• Prompt
Omit every picture, then return each line of the data below exactly.

• Given data
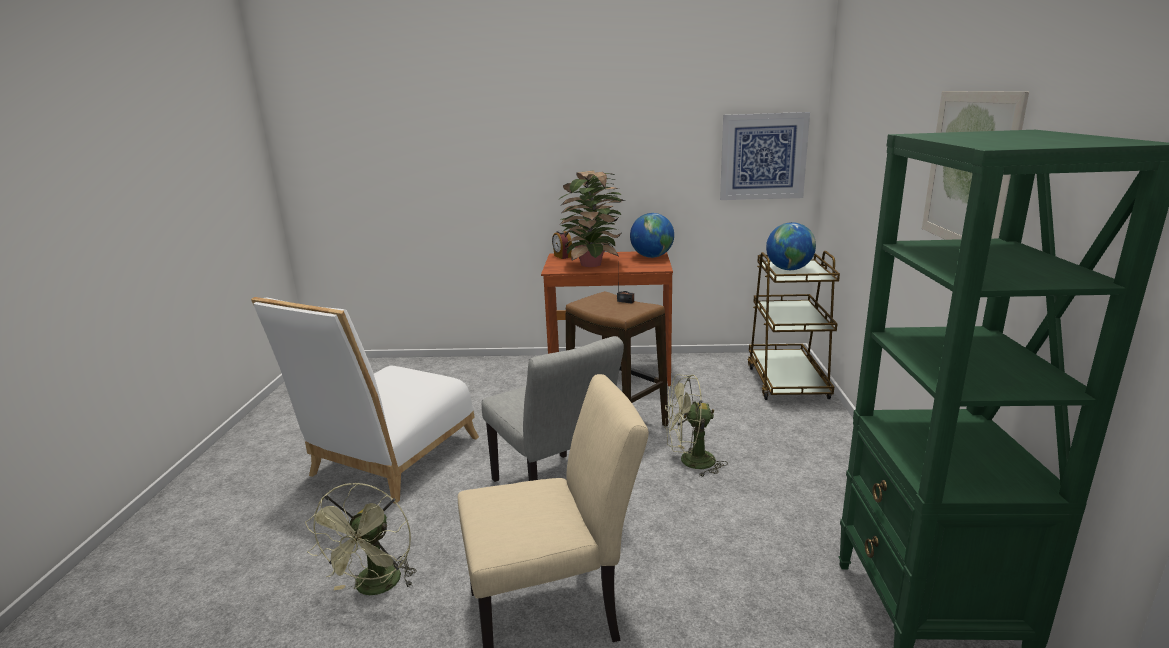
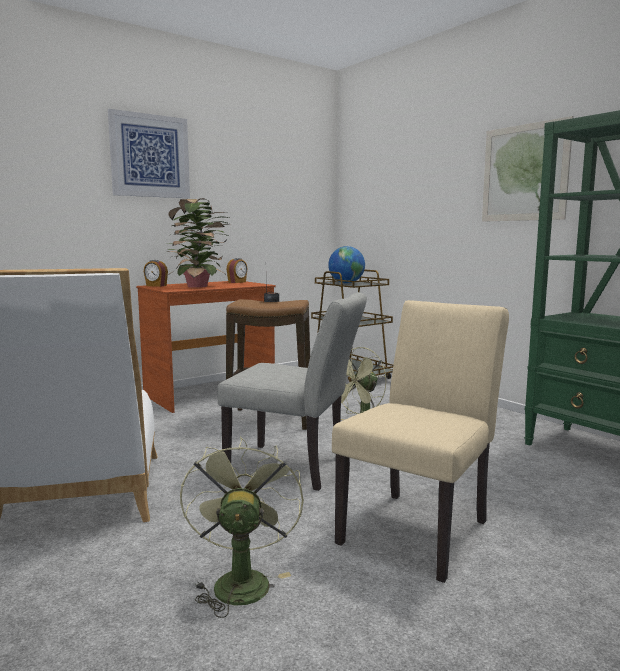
camera: 40 degrees left, 10 degrees down
green fan [305,482,417,595] -> green fan turned 150 degrees counterclockwise [180,436,304,618]
globe [630,213,674,258] -> alarm clock [227,258,247,283]
picture [720,112,810,200] -> picture moved to [108,109,190,198]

• Task solution
camera: 40 degrees left, 10 degrees down
green fan [305,482,417,595] -> green fan turned 150 degrees counterclockwise [180,436,304,618]
globe [630,213,674,258] -> alarm clock [227,258,247,283]
picture [720,112,810,200] -> picture moved to [108,109,190,198]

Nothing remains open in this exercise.